Western provided Randhawa with a modern vehicle and a house with a total appraised value of $1,356,186, according to the Whatcom County Accessors Office. The university pays for all utilities, maintenance and insurance of the car and house.
In comparison to other universities, the president at Central Washington University made $339,700; May David at Eastern Washington University made $311,300; Ana Cauce at University of Washington was paid $859,700; and Kirk Schulz at Washington State University made out with $592,000 in 2021.
Professional staff govern the university and work in high-level administrative roles, therefore, they are some of the most highly-paid employees — outside of some faculty — at Western. In fiscal year 2022, the university provided $38.9 million for the 298.510 full-time-equivalent (FTE) staff.
FTE combines the number of staff who work full-time, or 40 hours, and staff who work part-time. For example, 2.5 FTE employees could represent one full-time employee and three employees who work 20 hours per week.

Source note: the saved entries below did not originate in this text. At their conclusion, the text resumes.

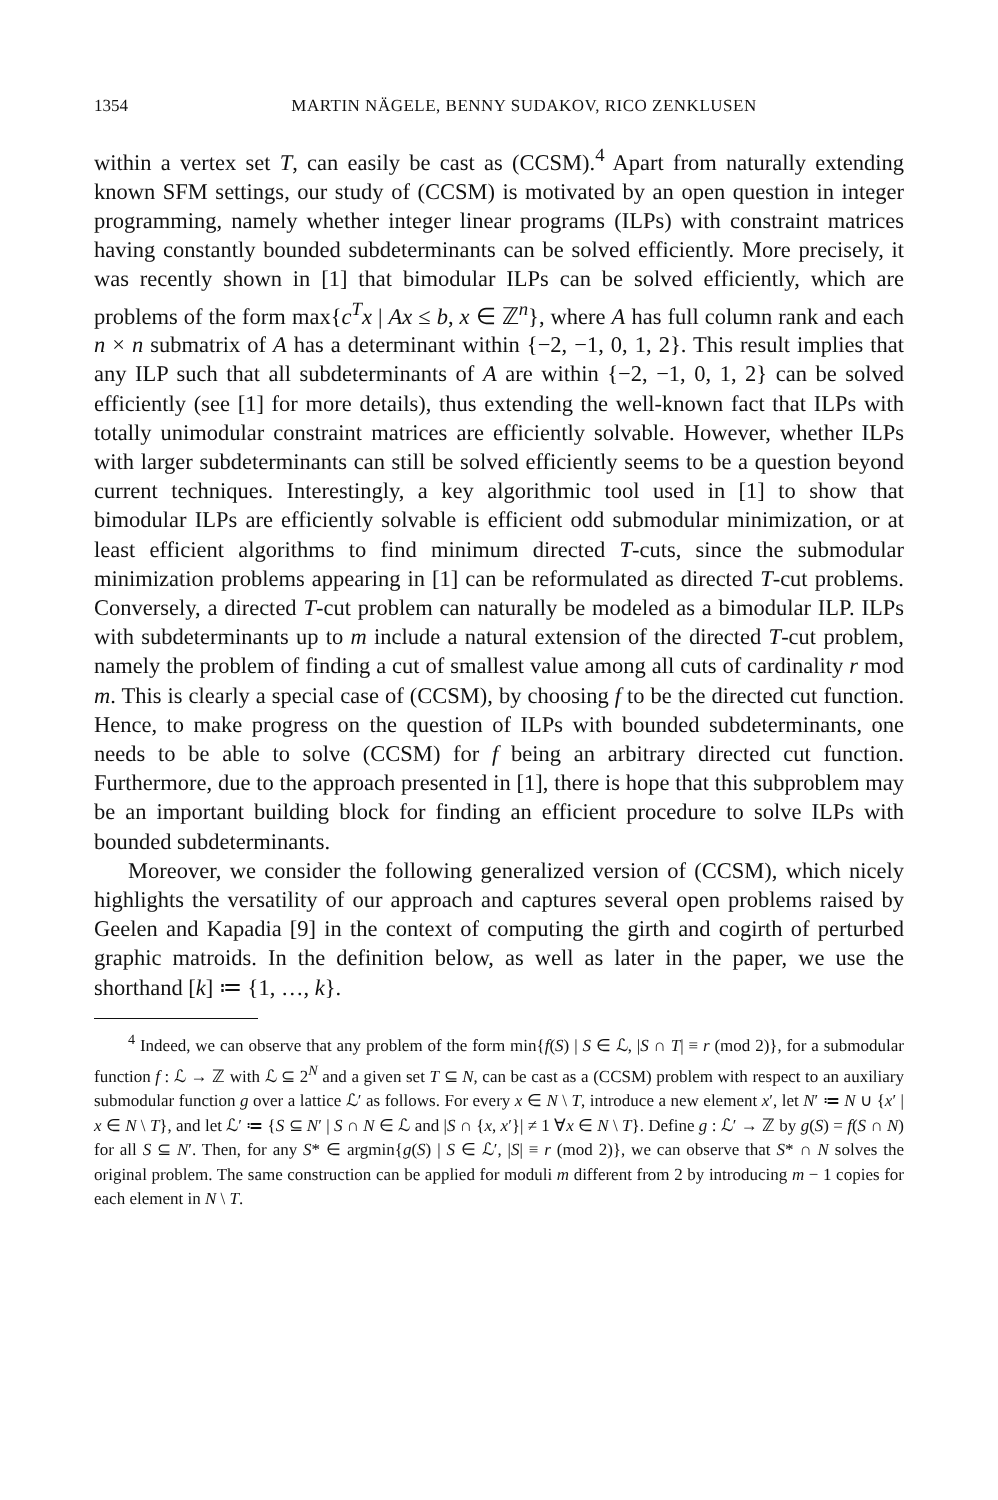1354 MARTIN NÄGELE, BENNY SUDAKOV, RICO ZENKLUSEN
within a vertex set T, can easily be cast as (CCSM).<sup>4</sup> Apart from naturally extending known SFM settings, our study of (CCSM) is motivated by an open question in integer programming, namely whether integer linear programs (ILPs) with constraint matrices having constantly bounded subdeterminants can be solved efficiently. More precisely, it was recently shown in [1] that bimodular ILPs can be solved efficiently, which are problems of the form max{c<sup>T</sup>x | Ax ≤ b, x ∈ ℤ<sup>n</sup>}, where A has full column rank and each n × n submatrix of A has a determinant within {−2, −1, 0, 1, 2}. This result implies that any ILP such that all subdeterminants of A are within {−2, −1, 0, 1, 2} can be solved efficiently (see [1] for more details), thus extending the well-known fact that ILPs with totally unimodular constraint matrices are efficiently solvable. However, whether ILPs with larger subdeterminants can still be solved efficiently seems to be a question beyond current techniques. Interestingly, a key algorithmic tool used in [1] to show that bimodular ILPs are efficiently solvable is efficient odd submodular minimization, or at least efficient algorithms to find minimum directed T-cuts, since the submodular minimization problems appearing in [1] can be reformulated as directed T-cut problems. Conversely, a directed T-cut problem can naturally be modeled as a bimodular ILP. ILPs with subdeterminants up to m include a natural extension of the directed T-cut problem, namely the problem of finding a cut of smallest value among all cuts of cardinality r mod m. This is clearly a special case of (CCSM), by choosing f to be the directed cut function. Hence, to make progress on the question of ILPs with bounded subdeterminants, one needs to be able to solve (CCSM) for f being an arbitrary directed cut function. Furthermore, due to the approach presented in [1], there is hope that this subproblem may be an important building block for finding an efficient procedure to solve ILPs with bounded subdeterminants.
Moreover, we consider the following generalized version of (CCSM), which nicely highlights the versatility of our approach and captures several open problems raised by Geelen and Kapadia [9] in the context of computing the girth and cogirth of perturbed graphic matroids. In the definition below, as well as later in the paper, we use the shorthand [k] ≔ {1, …, k}.
<sup>4</sup> Indeed, we can observe that any problem of the form min{f(S) | S ∈ ℒ, |S ∩ T| ≡ r (mod 2)}, for a submodular function f : ℒ → ℤ with ℒ ⊆ 2<sup>N</sup> and a given set T ⊆ N, can be cast as a (CCSM) problem with respect to an auxiliary submodular function g over a lattice ℒ′ as follows. For every x ∈ N \ T, introduce a new element x′, let N′ ≔ N ∪ {x′ | x ∈ N \ T}, and let ℒ′ ≔ {S ⊆ N′ | S ∩ N ∈ ℒ and |S ∩ {x, x′}| ≠ 1 ∀x ∈ N \ T}. Define g : ℒ′ → ℤ by g(S) = f(S ∩ N) for all S ⊆ N′. Then, for any S* ∈ argmin{g(S) | S ∈ ℒ′, |S| ≡ r (mod 2)}, we can observe that S* ∩ N solves the original problem. The same construction can be applied for moduli m different from 2 by introducing m − 1 copies for each element in N \ T.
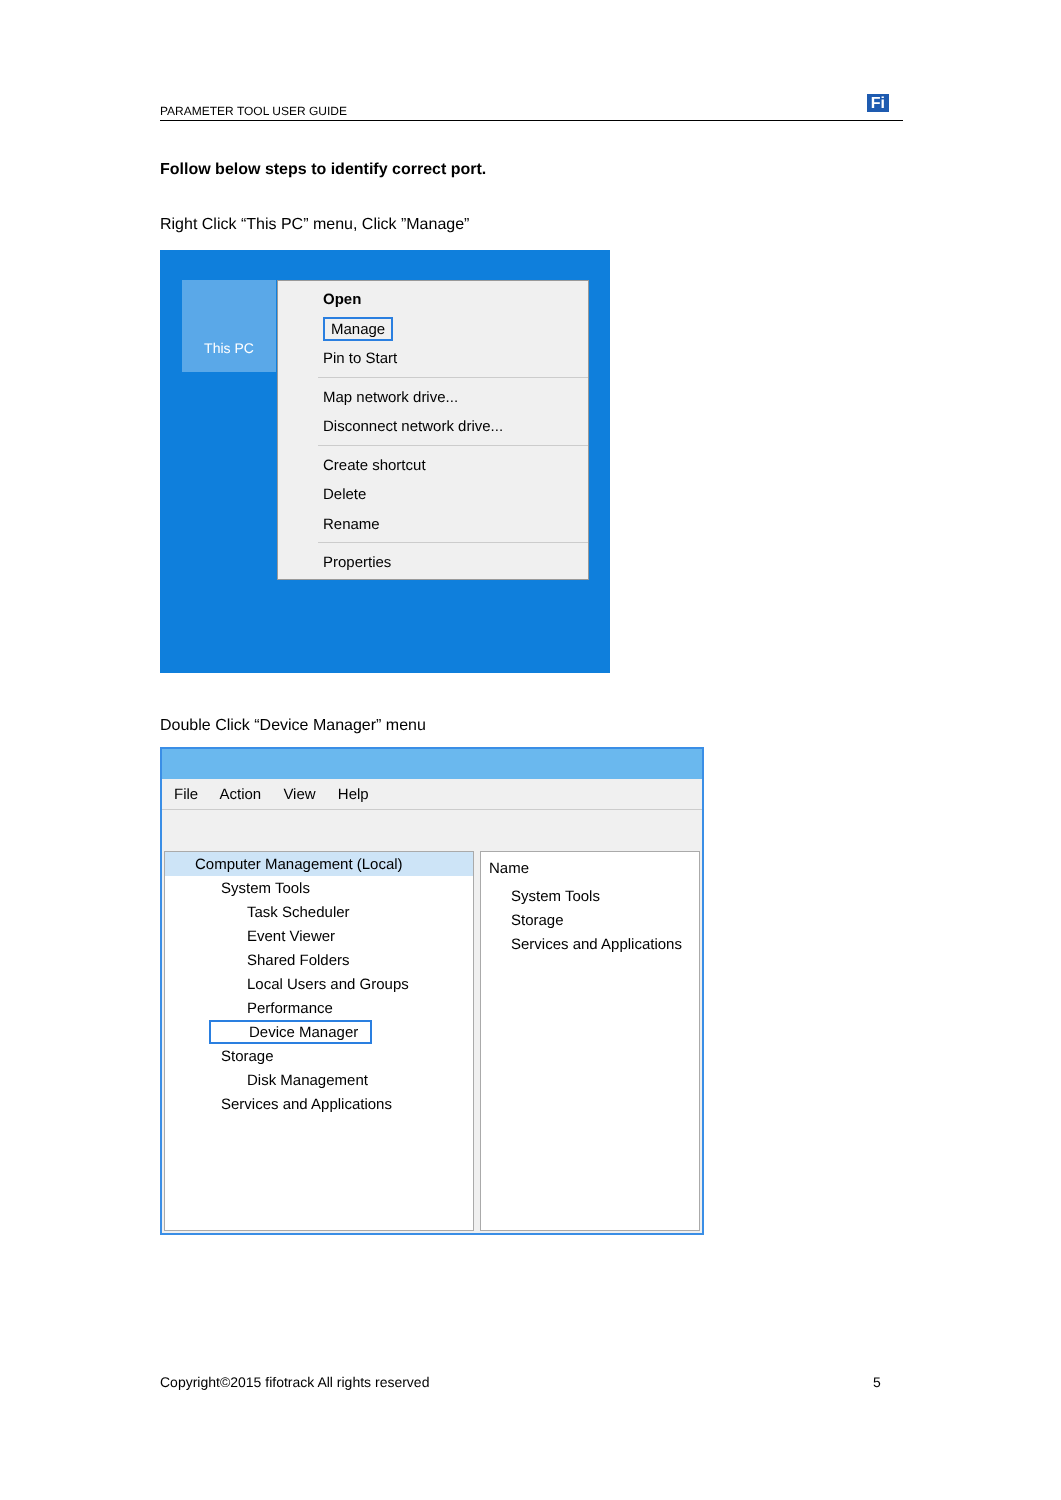PARAMETER TOOL USER GUIDE Fi
Follow below steps to identify correct port.
Right Click “This PC” menu, Click ”Manage”
This PC
Open
Manage
Pin to Start
Map network drive...
Disconnect network drive...
Create shortcut
Delete
Rename
Properties
Double Click “Device Manager” menu
File Action View Help
Computer Management (Local)
System Tools
Task Scheduler
Event Viewer
Shared Folders
Local Users and Groups
Performance
Device Manager
Storage
Disk Management
Services and Applications
Name
System Tools
Storage
Services and Applications
Copyright©2015 fifotrack All rights reserved
5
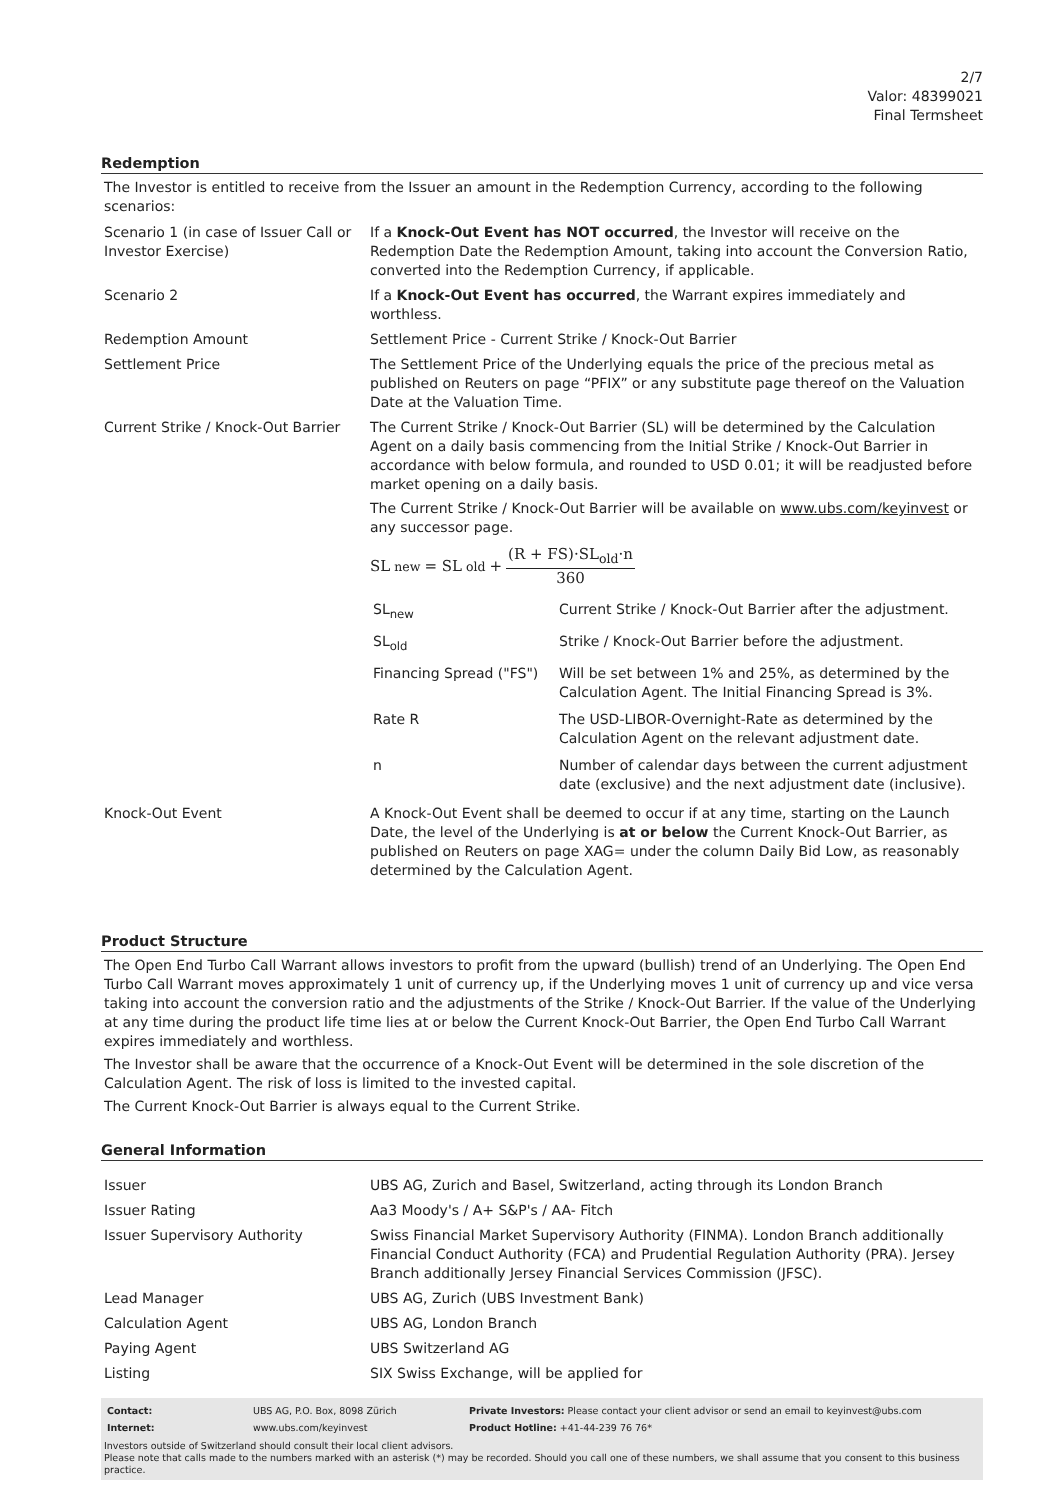2/7
Valor: 48399021
Final Termsheet
Redemption
The Investor is entitled to receive from the Issuer an amount in the Redemption Currency, according to the following scenarios:
| Scenario 1 (in case of Issuer Call or Investor Exercise) | If a Knock-Out Event has NOT occurred , the Investor will receive on the Redemption Date the Redemption Amount, taking into account the Conversion Ratio, converted into the Redemption Currency, if applicable. |
| Scenario 2 | If a Knock-Out Event has occurred , the Warrant expires immediately and worthless. |
| Redemption Amount | Settlement Price - Current Strike / Knock-Out Barrier |
| Settlement Price | The Settlement Price of the Underlying equals the price of the precious metal as published on Reuters on page “PFIX” or any substitute page thereof on the Valuation Date at the Valuation Time. |
| Current Strike / Knock-Out Barrier | The Current Strike / Knock-Out Barrier (SL) will be determined by the Calculation Agent on a daily basis commencing from the Initial Strike / Knock-Out Barrier in accordance with below formula, and rounded to USD 0.01; it will be readjusted before market opening on a daily basis. The Current Strike / Knock-Out Barrier will be available on www.ubs.com/keyinvest or any successor page. SL<sub>new</sub> = SL<sub>old</sub> + (R + FS)·SL<sub>old</sub>·n 360 / SL<sub>new</sub> / Current Strike / Knock-Out Barrier after the adjustment. / / SL<sub>old</sub> / Strike / Knock-Out Barrier before the adjustment. / / Financing Spread ("FS") / Will be set between 1% and 25%, as determined by the Calculation Agent. The Initial Financing Spread is 3%. / / Rate R / The USD-LIBOR-Overnight-Rate as determined by the Calculation Agent on the relevant adjustment date. / / n / Number of calendar days between the current adjustment date (exclusive) and the next adjustment date (inclusive). / |
| Knock-Out Event | A Knock-Out Event shall be deemed to occur if at any time, starting on the Launch Date, the level of the Underlying is at or below the Current Knock-Out Barrier, as published on Reuters on page XAG= under the column Daily Bid Low, as reasonably determined by the Calculation Agent. |
Product Structure
The Open End Turbo Call Warrant allows investors to profit from the upward (bullish) trend of an Underlying. The Open End Turbo Call Warrant moves approximately 1 unit of currency up, if the Underlying moves 1 unit of currency up and vice versa taking into account the conversion ratio and the adjustments of the Strike / Knock-Out Barrier. If the value of the Underlying at any time during the product life time lies at or below the Current Knock-Out Barrier, the Open End Turbo Call Warrant expires immediately and worthless.
The Investor shall be aware that the occurrence of a Knock-Out Event will be determined in the sole discretion of the Calculation Agent. The risk of loss is limited to the invested capital.
The Current Knock-Out Barrier is always equal to the Current Strike.
General Information
| Issuer | UBS AG, Zurich and Basel, Switzerland, acting through its London Branch |
| Issuer Rating | Aa3 Moody's / A+ S&P's / AA- Fitch |
| Issuer Supervisory Authority | Swiss Financial Market Supervisory Authority (FINMA). London Branch additionally Financial Conduct Authority (FCA) and Prudential Regulation Authority (PRA). Jersey Branch additionally Jersey Financial Services Commission (JFSC). |
| Lead Manager | UBS AG, Zurich (UBS Investment Bank) |
| Calculation Agent | UBS AG, London Branch |
| Paying Agent | UBS Switzerland AG |
| Listing | SIX Swiss Exchange, will be applied for |
| Contact: | UBS AG, P.O. Box, 8098 Zürich | Private Investors: Please contact your client advisor or send an email to keyinvest@ubs.com |
| Internet: | www.ubs.com/keyinvest | Product Hotline: +41-44-239 76 76* |
Investors outside of Switzerland should consult their local client advisors.
Please note that calls made to the numbers marked with an asterisk (*) may be recorded. Should you call one of these numbers, we shall assume that you consent to this business practice.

For peak salaries for temporary (adjunct professors and instructors) and permanent (tenured or tenure-track professors) faculty, Dunn made the most with $322,800, followed by Burak Dolar with $235,800, Edwin Love with $214,800, Edward Vajda with $203,300 and Jongwook Kim with $201,900. The top five earners are tenured and belong to the College of Business and Economics, except for Vajda who is a Russian and Linguistics professor in the College of Humanities and Social Sciences. Kim is the chair of the business college.
The plots display the salary difference between "temporary" and "permanent" faculty. Many permanent faculty also hold temporary positions and may include a chair position. The salaries for those positions was lumped in with their "permanent" salaries. (Hailey Hoffman/Cascadia Daily News)
The median salary for faculty who are only filed as temporary is $16,650, excluding outliers with the highest paid earning $175,400. The median salary for permanent faculty who may hold temporary positions and be program chairs is much higher at $104,000, excluding the five highest-paid, who are all outliers.
"Faculty compensation varies by field because the market for expertise in those areas varies as well," Interim Communications Director John Thompson said.
Beyond financial compensation, medical and dental care, life and long-term disability plans and other benefits, tenure track faculty "may be granted" one year of academic leave following six years of service to the university and accrue more the longer they work at the university, according to the United Faculty of Western Washington University Agreement for 2021-2023. Permanent faculty can take paid professional leave “to carry forward research, to improve teaching techniques or methods, or to participate in other creative endeavors.”
In September 2021, all faculty received a “basic salary increase” of 3%. This September, they will receive a base salary increase of 4.25%.
Classified staff and student salaries
In fiscal year 2022, $45 million funds the 510.858 FTE classified staff who fill roles like custodians, electricians, event coordinators and administrative assistants. Classified staff salary is guided by a sliding scale from the Washington State Office of Financial Management.
In calendar year 2021, for workers who had been employed for more than one year, custodians made between $2,700 and $50,800, campus police officers between $42,200 and $93,600 and early childhood program specialists between $17,700 and $53,900.
An additional $9.2 million went toward student employees who work for up to 19 hours a week.
A previous version of this story misstated the basic salary increase faculty will receive this year. It is 4.25%, not 1%. The story also stated that faculty are guaranteed a year of leave, but they "may be granted" that much leave and it is not guaranteed. The story was updated on Aug. 18 at 1:18 p.m. Cascadia Daily News regrets this error.